Currently a single ongoing context is maintained on the server. This can be reset with the "Reset" button in the app. The single context means that the app is currently not multi-tenanted, and that multiple browser instances will reuse the same context. Note that prompts to Codex models can only be so long - as the prompt exceeds a certain token limit, the Context
class will shorten the prompt from the beginning.
Contributing
This project welcomes contributions and suggestions. Most contributions require you to agree to a Contributor License Agreement (CLA) declaring that you have the right to, and actually do, grant us the rights to use your contribution. For details, visit https://cla.opensource.microsoft.com.

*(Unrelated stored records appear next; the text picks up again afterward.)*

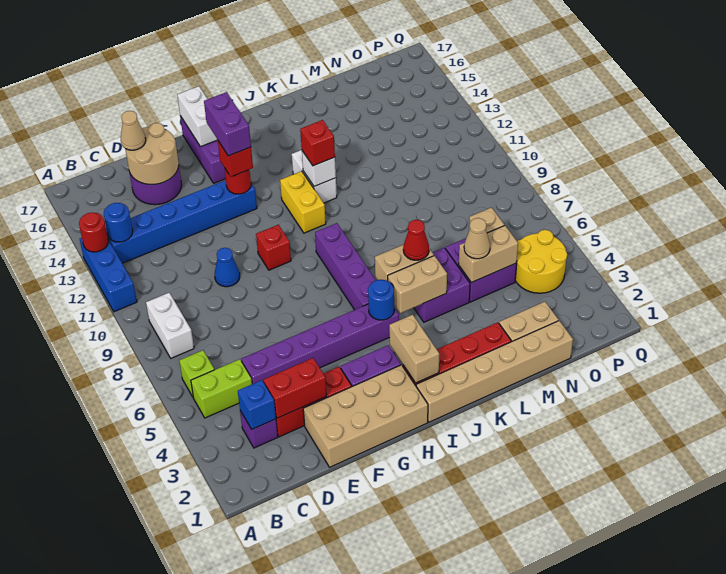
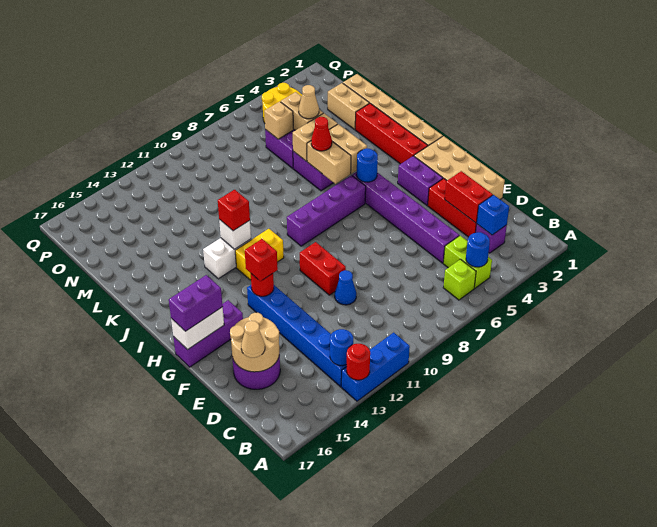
none -> blue 1x1 round brick [466,232,490,267]
white 1x2 brick [146,293,194,358] -> none
red 1x1 brick [256,225,291,270] -> red 1x2 brick [300,242,346,295]
purple 1x2 brick [204,92,251,156] -> purple 1x2 brick moved to [169,275,223,331]
tan 1x2 brick [389,315,439,383] -> tan 1x2 brick moved to [293,113,337,161]

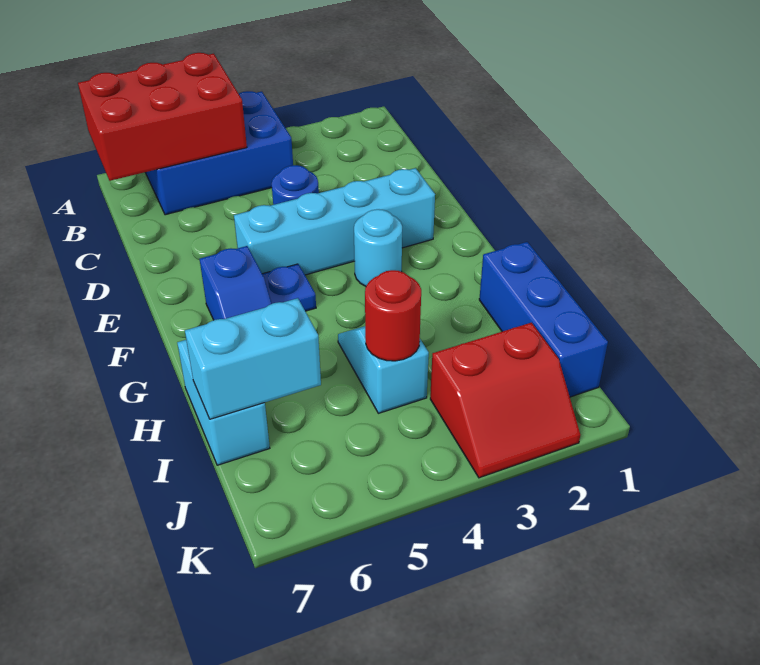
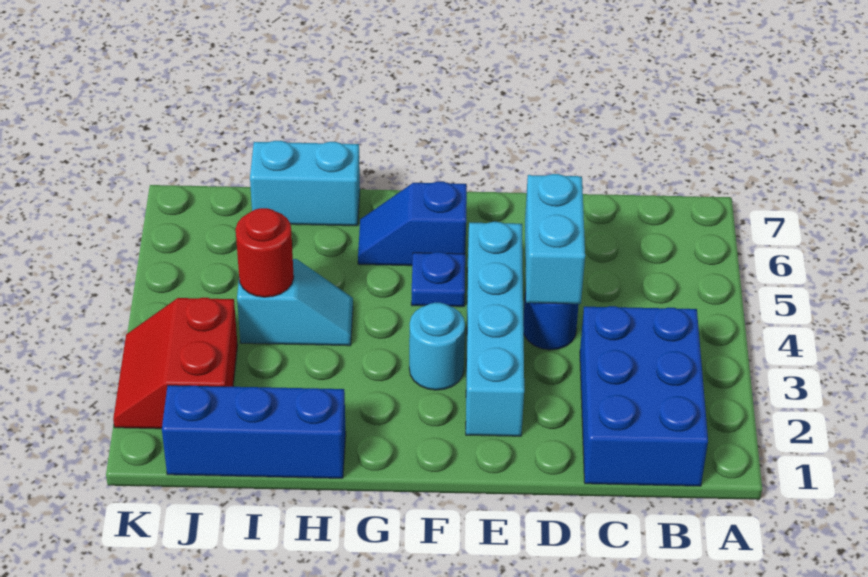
blue 2x3 brick [145,91,293,215] -> blue 2x3 brick moved to [580,306,708,486]
red 2x3 brick [78,53,247,181] -> none
cyan 1x2 brick [185,298,321,419] -> cyan 1x2 brick moved to [525,174,585,304]

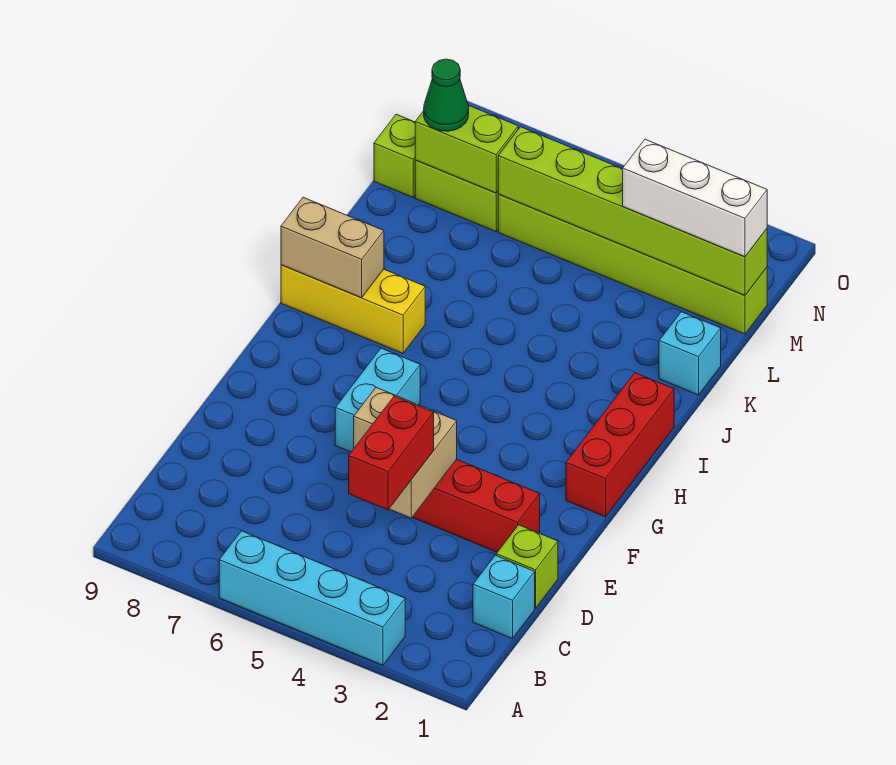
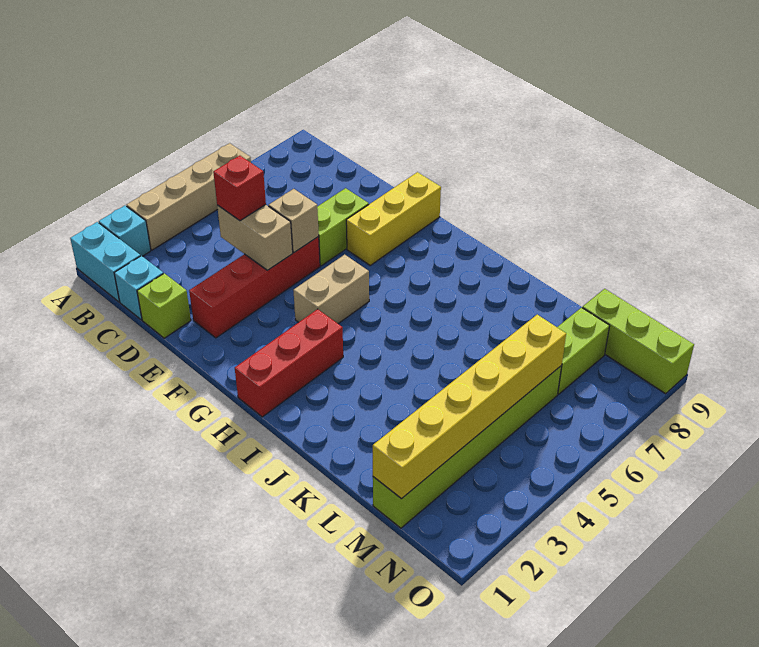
cyan 1x4 brick [219,531,405,665] -> tan 1x4 brick [127,143,251,250]
red 1x2 brick [349,396,434,510] -> red 1x1 brick [213,156,266,221]
cyan 1x2 brick [335,348,420,452] -> cyan 1x2 brick moved to [70,222,140,302]
red 1x3 brick [566,373,674,517] -> red 1x3 brick turned to [235,309,343,417]
yellow 1x3 brick [281,265,425,353] -> yellow 1x3 brick moved to [346,172,441,265]
tan 1x2 brick [281,197,384,298] -> tan 1x2 brick moved to [293,255,369,324]
cyan 1x1 brick [659,312,721,395] -> cyan 1x1 brick moved to [99,206,151,256]
lime 1x6 brick [498,127,767,295] -> yellow 1x6 brick [373,315,566,499]
white 1x3 brick [623,139,767,257] -> none
lime 1x2 brick [415,105,518,193] -> lime 1x2 brick moved to [317,188,369,266]
green 1x1 cone [424,59,469,131] -> none
lime 1x1 brick [374,114,415,197] -> lime 1x3 brick [582,289,694,394]

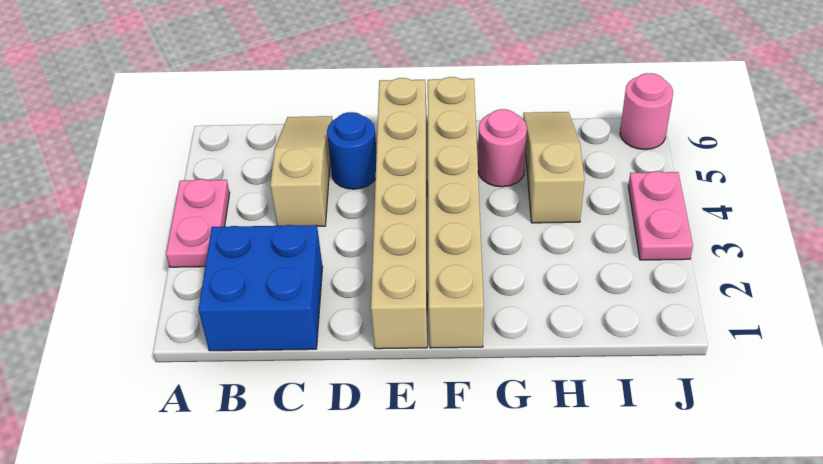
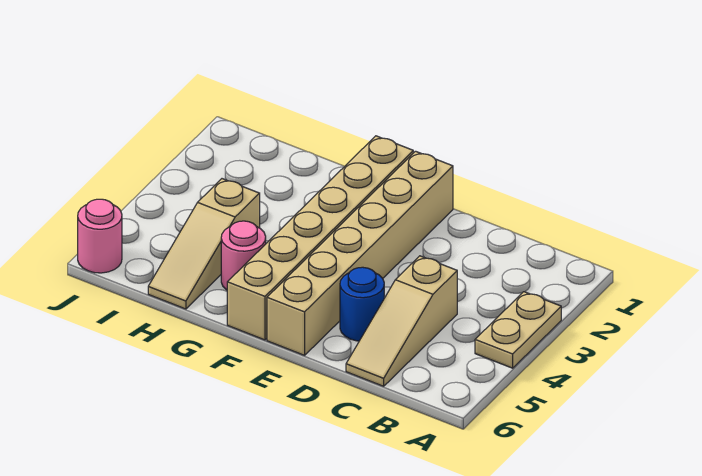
pink 1x2 plate [166,179,230,267] -> tan 1x2 plate [475,292,561,368]
blue 2x2 brick [199,225,323,351] -> none
pink 1x2 plate [628,171,693,260] -> none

When you submit a pull request, a CLA bot will automatically determine whether you need to provide a CLA and decorate the PR appropriately (e.g., status check, comment). Simply follow the instructions provided by the bot. You will only need to do this once across all repos using our CLA.
This project has adopted the Microsoft Open Source Code of Conduct. For more information see the Code of Conduct FAQ or contact opencode@microsoft.com with any additional questions or comments.
Trademarks
This project may contain trademarks or logos for projects, products, or services. Authorized use of Microsoft trademarks or logos is subject to and must follow Microsoft's Trademark & Brand Guidelines. Use of Microsoft trademarks or logos in modified versions of this project must not cause confusion or imply Microsoft sponsorship. Any use of third-party trademarks or logos are subject to those third-party's policies.
FAQ
What OpenAI engines are available to me?
You might have access to different OpenAI engines per OpenAI organization. To check what engines are available to you, one can query the List engines API for available engines. See the following commands:
- Shell
curl https://api.openai.com/v1/engines \
-H 'Authorization: Bearer YOUR_API_KEY' \
-H 'OpenAI-Organization: YOUR_ORG_ID'
- Windows Command Prompt (cmd)
curl --ssl-no-revoke https://api.openai.com/v1/engines --header OpenAI-Organization:YOUR_ORG_ID --oauth2-bearer YOUR_API_KEY
Can I run the sample on Azure?
The sample code can be currently be used with Codex on OpenAI’s API. In the coming months, the sample will be updated so you can use it also with the Azure OpenAI Service.